ENTRIES SUPPLIED:

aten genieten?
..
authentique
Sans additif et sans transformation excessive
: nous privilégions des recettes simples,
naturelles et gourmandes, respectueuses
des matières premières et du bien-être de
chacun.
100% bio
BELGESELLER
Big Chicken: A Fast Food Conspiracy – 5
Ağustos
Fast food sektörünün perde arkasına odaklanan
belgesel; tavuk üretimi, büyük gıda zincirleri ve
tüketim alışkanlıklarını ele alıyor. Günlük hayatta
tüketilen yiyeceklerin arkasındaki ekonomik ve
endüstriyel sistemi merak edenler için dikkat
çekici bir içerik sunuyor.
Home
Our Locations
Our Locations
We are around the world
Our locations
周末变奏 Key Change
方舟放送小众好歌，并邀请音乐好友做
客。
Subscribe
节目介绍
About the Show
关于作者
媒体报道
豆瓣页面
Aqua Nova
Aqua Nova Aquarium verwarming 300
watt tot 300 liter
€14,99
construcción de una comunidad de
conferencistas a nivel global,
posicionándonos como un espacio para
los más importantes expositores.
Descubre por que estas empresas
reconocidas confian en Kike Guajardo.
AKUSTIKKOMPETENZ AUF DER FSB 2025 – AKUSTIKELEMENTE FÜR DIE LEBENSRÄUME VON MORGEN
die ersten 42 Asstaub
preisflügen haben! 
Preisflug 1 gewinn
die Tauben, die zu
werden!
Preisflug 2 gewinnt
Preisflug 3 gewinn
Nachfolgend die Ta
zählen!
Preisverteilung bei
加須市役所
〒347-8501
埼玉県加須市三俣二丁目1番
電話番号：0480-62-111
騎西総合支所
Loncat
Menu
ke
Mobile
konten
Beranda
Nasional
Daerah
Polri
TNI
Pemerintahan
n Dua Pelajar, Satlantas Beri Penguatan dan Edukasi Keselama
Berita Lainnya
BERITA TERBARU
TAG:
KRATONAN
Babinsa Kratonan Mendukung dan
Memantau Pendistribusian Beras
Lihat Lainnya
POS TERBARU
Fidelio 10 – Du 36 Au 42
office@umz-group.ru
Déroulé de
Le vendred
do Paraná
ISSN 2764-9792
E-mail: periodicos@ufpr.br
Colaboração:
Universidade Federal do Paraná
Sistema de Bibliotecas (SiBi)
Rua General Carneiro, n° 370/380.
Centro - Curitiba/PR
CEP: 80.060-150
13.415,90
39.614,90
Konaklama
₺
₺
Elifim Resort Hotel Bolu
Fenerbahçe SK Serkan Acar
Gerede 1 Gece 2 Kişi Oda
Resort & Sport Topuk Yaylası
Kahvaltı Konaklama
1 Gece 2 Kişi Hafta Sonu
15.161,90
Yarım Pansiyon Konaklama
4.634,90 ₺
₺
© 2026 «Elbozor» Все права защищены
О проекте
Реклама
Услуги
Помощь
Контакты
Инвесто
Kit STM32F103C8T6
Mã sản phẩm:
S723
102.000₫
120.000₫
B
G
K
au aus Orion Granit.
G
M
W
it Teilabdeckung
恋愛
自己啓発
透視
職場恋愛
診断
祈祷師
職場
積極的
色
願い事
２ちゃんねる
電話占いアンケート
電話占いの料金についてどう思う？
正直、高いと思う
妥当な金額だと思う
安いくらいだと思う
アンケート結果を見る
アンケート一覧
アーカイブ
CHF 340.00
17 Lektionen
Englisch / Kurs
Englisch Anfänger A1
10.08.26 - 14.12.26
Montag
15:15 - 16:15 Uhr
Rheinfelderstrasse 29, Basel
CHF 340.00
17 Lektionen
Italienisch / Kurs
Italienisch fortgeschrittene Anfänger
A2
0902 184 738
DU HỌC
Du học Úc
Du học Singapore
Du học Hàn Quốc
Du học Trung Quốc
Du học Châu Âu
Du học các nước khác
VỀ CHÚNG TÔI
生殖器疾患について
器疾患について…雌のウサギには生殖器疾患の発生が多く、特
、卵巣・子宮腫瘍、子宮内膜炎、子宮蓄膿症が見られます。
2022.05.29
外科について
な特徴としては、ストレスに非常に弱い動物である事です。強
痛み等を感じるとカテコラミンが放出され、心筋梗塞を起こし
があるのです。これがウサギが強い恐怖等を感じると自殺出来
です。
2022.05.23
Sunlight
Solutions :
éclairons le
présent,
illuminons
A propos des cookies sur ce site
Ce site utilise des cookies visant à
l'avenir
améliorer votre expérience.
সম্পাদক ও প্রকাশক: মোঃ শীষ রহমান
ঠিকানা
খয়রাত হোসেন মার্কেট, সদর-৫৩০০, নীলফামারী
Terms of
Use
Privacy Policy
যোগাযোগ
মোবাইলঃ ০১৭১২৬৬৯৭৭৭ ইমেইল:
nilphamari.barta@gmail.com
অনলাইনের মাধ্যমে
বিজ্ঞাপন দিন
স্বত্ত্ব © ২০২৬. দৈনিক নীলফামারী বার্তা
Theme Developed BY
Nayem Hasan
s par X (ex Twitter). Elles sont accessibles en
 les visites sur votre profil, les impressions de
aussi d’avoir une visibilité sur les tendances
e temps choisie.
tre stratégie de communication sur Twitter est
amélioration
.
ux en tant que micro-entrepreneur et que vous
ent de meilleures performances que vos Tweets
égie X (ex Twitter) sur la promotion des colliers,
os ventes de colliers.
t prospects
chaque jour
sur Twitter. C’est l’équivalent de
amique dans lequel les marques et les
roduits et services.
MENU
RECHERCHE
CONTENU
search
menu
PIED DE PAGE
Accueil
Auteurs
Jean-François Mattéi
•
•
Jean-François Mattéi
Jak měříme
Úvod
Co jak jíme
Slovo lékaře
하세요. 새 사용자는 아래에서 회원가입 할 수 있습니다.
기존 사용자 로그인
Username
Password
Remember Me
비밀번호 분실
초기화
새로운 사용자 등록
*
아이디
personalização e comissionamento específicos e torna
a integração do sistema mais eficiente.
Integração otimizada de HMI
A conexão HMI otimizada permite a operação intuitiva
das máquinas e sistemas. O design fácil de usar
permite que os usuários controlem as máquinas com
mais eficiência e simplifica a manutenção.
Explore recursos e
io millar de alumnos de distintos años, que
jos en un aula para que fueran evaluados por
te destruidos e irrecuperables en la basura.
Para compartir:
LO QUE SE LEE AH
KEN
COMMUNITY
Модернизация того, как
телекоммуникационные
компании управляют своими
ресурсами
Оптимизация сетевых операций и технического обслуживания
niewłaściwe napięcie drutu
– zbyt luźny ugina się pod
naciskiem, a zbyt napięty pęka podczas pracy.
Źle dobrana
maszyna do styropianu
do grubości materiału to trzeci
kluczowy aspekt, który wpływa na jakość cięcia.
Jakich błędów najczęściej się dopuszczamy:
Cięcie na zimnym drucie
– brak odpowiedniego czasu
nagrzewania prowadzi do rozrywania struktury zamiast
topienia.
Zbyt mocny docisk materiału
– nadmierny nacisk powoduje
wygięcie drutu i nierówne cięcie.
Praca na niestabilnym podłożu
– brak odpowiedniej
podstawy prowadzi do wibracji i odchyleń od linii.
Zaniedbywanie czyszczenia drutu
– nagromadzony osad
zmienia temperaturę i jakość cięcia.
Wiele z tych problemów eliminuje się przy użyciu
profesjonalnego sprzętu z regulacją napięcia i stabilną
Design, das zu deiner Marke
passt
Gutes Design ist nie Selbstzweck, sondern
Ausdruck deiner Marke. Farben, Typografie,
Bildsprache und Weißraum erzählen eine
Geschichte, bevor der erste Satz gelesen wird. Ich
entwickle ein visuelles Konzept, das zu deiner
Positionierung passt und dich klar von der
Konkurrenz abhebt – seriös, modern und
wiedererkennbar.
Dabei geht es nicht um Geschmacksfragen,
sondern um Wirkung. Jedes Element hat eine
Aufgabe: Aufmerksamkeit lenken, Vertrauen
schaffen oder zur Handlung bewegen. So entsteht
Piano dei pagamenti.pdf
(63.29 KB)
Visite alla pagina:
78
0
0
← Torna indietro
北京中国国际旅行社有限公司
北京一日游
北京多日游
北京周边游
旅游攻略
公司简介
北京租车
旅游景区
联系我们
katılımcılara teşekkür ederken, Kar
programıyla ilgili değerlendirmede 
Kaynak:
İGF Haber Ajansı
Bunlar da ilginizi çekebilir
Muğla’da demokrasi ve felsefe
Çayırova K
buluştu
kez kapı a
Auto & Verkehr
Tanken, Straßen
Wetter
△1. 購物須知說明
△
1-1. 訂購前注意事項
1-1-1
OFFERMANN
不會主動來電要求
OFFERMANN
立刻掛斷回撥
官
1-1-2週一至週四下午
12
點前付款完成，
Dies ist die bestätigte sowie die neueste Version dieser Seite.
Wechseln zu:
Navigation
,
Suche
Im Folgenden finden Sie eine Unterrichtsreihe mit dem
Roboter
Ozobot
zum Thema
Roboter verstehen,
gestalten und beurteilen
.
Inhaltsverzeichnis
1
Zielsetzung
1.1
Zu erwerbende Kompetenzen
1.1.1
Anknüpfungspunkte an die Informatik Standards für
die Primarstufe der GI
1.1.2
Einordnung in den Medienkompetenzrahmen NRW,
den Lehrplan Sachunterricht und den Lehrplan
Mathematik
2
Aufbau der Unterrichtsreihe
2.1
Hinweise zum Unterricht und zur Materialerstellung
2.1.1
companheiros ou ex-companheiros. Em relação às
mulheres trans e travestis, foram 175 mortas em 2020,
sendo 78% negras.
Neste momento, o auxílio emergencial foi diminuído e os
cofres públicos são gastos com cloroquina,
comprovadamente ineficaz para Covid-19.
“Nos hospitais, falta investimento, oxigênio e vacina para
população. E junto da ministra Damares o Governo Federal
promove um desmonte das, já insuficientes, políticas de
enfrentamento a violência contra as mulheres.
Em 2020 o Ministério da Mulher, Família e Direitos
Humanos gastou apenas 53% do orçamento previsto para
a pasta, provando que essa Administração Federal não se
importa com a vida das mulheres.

WORK ITEM:
Reproduce exactly, and with no other material, the lines between those holding "posicionándonos como un espacio para" and "preisflügen haben!", inclusive.

RESPONSE TO THE EXERCISE:
posicionándonos como un espacio para
los más importantes expositores.
Descubre por que estas empresas
reconocidas confian en Kike Guajardo.
AKUSTIKKOMPETENZ AUF DER FSB 2025 – AKUSTIKELEMENTE FÜR DIE LEBENSRÄUME VON MORGEN
die ersten 42 Asstaub
preisflügen haben! 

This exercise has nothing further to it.